The winner is the commenter who says: "you'll never get agreement on questions of artistic merit" - so listen widely, find some things you like and follow up! Classical music will not fall in your lap, you have to do some work (much in the way you won't accidentally get hooked on underground hip-hop or Indian ragas or European space-disco). And I'm willing to put the house on more schoolkids thrilling to a live orchestra playing Ravel than debating the relative merits of Schumann and Chopin or Bach and Handel

Hmmmmm - "you'll never get agreement on questions of artistic merit". Now that would be quite an opening gambit for a TC thread ;-)


----------



## Art Rock (Nov 28, 2009)

"you'll never get agreement on questions of artistic merit"
I fully agree with that one.


----------



## GGluek (Dec 11, 2011)

Different strokes for different folks. But as R. Strauss once stated, with great self-knowledge: "I may not be a First Class composer, but I'm a first rate Second Class composer.".


----------



## Guest (Apr 3, 2014)

"He declared that only pompous music lovers say you can’t rank classical composers into best, good, and indifferent. Making rank orders of different human types is harmlessly entertaining, and something we do all the time."
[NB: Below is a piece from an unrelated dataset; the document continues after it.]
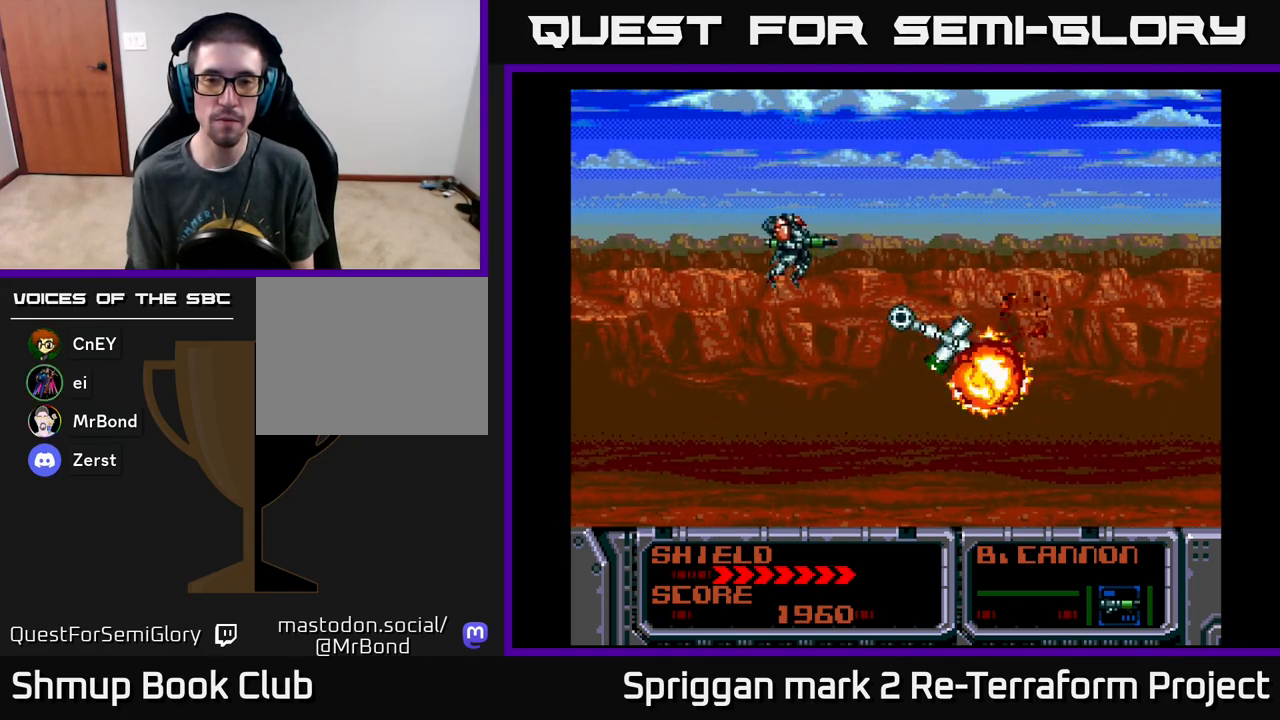
{"buttons": ["A"], "events": [[17, "DPAD_UP", "up"], [33, "A", "down"], [133, "DPAD_RIGHT", "up"]]}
Now gimme a ranked list, PetrB!


----------



## Mahlerian (Nov 27, 2012)

One of the people commenting on the first article thinks Shostakovich's 4th Symphony is "an atonal travesty", and thanks Stalin for making Shostakovich write the 5th in a different style....

...

...

Although it is a little heartening to see others suggest that the author was wrong to leave off Monteverdi. Honestly, all of these lists end up biased against music earlier than Bach and later than Brahms, simply because the period from 1700 to 1900 is most ingrained in the repertoire.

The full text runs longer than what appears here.